→ JOB ITEM
Give back exactly the lines of the data below, starting with the line that has "Programmer Leni 🤪" and going on through the line that has "有科技公司做的一样。只不过，实际上它不一".

→ DATA RECORDS
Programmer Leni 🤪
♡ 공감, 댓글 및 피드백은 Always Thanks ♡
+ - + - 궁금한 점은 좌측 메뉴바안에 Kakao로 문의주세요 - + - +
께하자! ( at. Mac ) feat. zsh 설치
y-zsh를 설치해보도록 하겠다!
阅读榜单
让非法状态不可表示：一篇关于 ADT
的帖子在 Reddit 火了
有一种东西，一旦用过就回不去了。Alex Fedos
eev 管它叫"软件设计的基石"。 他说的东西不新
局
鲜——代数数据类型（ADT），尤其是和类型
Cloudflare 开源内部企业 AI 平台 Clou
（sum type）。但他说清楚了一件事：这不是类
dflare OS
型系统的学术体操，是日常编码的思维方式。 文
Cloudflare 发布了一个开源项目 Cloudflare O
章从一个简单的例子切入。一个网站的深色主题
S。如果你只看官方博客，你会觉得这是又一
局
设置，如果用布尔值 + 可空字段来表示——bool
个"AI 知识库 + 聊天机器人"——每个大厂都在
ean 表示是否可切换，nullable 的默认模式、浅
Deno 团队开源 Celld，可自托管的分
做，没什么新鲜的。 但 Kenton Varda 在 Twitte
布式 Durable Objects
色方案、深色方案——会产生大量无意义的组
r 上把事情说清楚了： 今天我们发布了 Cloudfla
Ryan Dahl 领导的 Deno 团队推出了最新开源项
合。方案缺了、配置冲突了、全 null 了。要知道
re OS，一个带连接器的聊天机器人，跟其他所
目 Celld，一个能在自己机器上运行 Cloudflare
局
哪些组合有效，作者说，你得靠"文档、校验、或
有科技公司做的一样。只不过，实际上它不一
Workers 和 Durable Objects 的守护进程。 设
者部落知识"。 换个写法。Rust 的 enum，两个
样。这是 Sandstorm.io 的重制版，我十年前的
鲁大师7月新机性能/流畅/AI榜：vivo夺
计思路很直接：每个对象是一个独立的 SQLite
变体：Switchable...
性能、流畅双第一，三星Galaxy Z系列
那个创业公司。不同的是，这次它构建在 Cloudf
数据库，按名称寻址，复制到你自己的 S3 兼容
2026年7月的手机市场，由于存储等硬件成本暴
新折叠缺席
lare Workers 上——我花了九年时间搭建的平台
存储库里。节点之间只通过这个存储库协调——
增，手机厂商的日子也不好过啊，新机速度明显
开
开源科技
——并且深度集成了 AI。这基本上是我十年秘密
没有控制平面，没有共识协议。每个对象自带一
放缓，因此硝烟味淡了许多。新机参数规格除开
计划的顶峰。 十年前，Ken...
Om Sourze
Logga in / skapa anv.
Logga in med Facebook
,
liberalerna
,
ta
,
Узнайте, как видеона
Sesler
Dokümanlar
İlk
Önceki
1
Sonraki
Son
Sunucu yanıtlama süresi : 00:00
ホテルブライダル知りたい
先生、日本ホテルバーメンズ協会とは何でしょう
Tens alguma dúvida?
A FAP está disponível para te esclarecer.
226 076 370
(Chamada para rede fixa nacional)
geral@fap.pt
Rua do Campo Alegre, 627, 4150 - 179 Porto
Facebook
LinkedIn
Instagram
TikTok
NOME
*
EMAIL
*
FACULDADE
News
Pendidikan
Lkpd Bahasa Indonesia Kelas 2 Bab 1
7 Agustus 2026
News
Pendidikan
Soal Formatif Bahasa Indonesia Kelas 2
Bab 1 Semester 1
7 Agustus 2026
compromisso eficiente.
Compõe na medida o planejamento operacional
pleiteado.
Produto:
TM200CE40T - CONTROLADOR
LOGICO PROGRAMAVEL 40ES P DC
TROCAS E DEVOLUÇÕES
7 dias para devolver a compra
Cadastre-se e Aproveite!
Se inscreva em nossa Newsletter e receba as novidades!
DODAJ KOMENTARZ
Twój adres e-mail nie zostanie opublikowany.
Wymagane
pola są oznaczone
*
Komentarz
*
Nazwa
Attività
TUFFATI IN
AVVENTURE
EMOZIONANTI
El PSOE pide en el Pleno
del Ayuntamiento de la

--

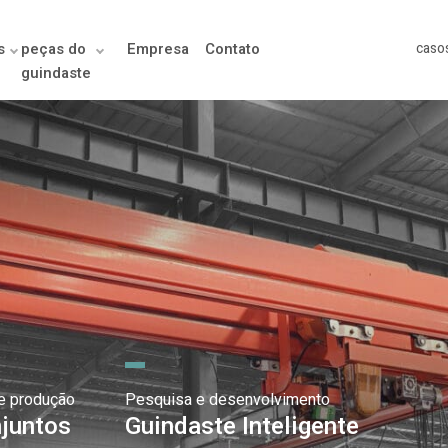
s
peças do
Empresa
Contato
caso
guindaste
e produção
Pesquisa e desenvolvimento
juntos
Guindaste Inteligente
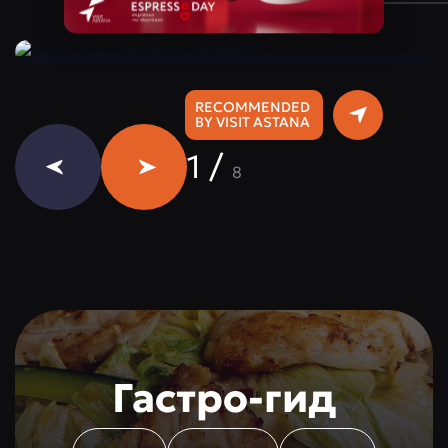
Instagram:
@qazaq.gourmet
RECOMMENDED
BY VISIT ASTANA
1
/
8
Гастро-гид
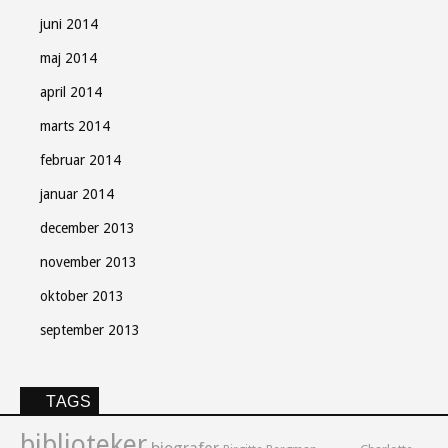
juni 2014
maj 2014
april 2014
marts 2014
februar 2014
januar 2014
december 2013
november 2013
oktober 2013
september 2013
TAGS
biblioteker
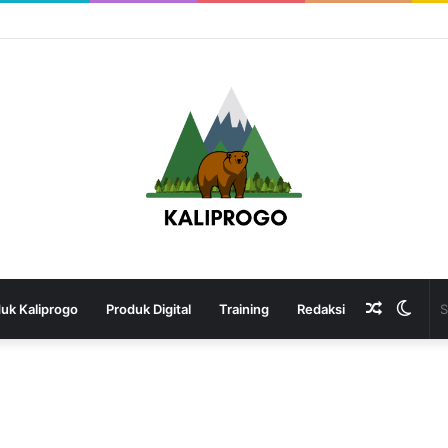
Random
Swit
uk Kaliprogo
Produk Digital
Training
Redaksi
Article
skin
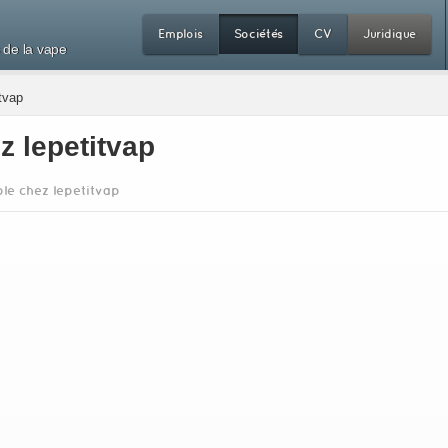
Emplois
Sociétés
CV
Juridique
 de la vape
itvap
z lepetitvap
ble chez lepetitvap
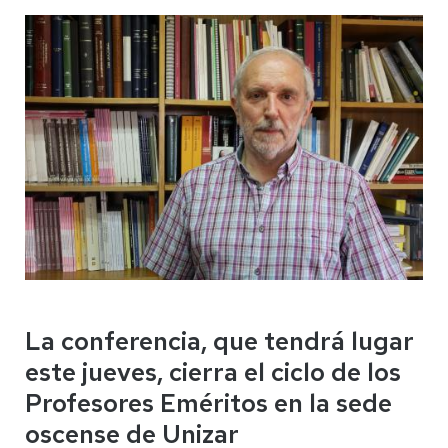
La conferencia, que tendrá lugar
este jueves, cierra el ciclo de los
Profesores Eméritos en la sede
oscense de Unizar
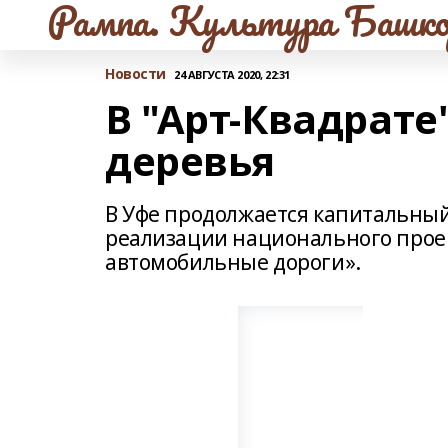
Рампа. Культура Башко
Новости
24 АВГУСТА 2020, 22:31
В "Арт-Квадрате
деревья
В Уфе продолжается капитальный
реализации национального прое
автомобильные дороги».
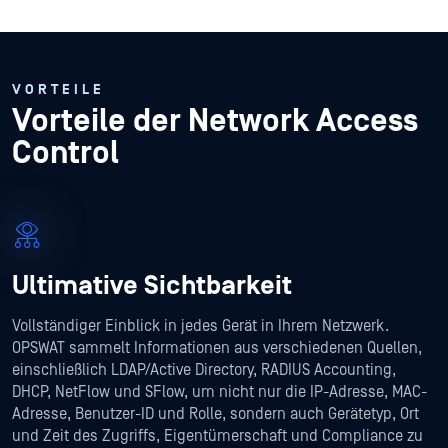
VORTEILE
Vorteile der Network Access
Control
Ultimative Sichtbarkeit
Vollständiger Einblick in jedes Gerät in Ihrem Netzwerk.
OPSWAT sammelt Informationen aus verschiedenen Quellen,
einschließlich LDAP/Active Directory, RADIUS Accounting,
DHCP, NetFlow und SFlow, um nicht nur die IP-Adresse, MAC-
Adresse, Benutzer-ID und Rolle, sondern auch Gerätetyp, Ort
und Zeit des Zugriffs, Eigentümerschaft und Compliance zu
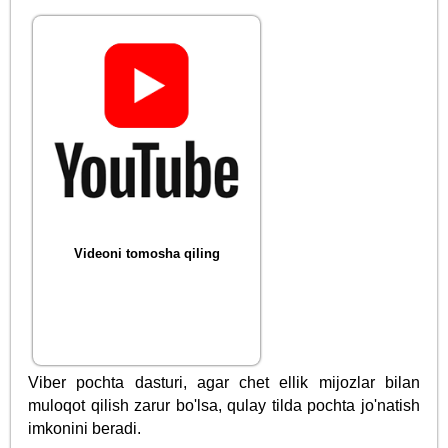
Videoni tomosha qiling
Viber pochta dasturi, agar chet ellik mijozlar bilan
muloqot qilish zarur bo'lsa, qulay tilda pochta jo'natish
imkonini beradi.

* * *

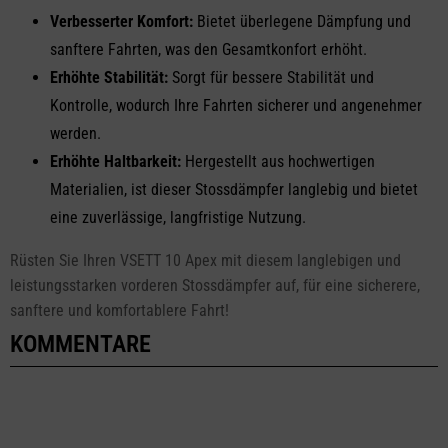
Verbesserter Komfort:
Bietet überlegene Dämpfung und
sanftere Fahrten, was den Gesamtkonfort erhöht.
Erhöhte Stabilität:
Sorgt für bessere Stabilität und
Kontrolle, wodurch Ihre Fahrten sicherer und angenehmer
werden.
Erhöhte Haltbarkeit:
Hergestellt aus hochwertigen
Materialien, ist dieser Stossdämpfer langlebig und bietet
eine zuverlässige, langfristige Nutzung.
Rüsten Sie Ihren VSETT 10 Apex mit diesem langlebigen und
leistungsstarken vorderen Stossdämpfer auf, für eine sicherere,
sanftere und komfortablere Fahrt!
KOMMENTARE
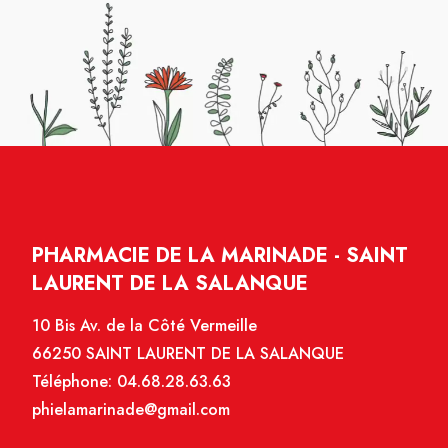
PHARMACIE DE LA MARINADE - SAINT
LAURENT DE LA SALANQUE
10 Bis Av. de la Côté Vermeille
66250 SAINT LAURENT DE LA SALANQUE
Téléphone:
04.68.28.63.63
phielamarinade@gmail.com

→ ANSWER BELOW
Programmer Leni 🤪
♡ 공감, 댓글 및 피드백은 Always Thanks ♡
+ - + - 궁금한 점은 좌측 메뉴바안에 Kakao로 문의주세요 - + - +
께하자! ( at. Mac ) feat. zsh 설치
y-zsh를 설치해보도록 하겠다!
阅读榜单
让非法状态不可表示：一篇关于 ADT
的帖子在 Reddit 火了
有一种东西，一旦用过就回不去了。Alex Fedos
eev 管它叫"软件设计的基石"。 他说的东西不新
局
鲜——代数数据类型（ADT），尤其是和类型
Cloudflare 开源内部企业 AI 平台 Clou
（sum type）。但他说清楚了一件事：这不是类
dflare OS
型系统的学术体操，是日常编码的思维方式。 文
Cloudflare 发布了一个开源项目 Cloudflare O
章从一个简单的例子切入。一个网站的深色主题
S。如果你只看官方博客，你会觉得这是又一
局
设置，如果用布尔值 + 可空字段来表示——bool
个"AI 知识库 + 聊天机器人"——每个大厂都在
ean 表示是否可切换，nullable 的默认模式、浅
Deno 团队开源 Celld，可自托管的分
做，没什么新鲜的。 但 Kenton Varda 在 Twitte
布式 Durable Objects
色方案、深色方案——会产生大量无意义的组
r 上把事情说清楚了： 今天我们发布了 Cloudfla
Ryan Dahl 领导的 Deno 团队推出了最新开源项
合。方案缺了、配置冲突了、全 null 了。要知道
re OS，一个带连接器的聊天机器人，跟其他所
目 Celld，一个能在自己机器上运行 Cloudflare
局
哪些组合有效，作者说，你得靠"文档、校验、或
有科技公司做的一样。只不过，实际上它不一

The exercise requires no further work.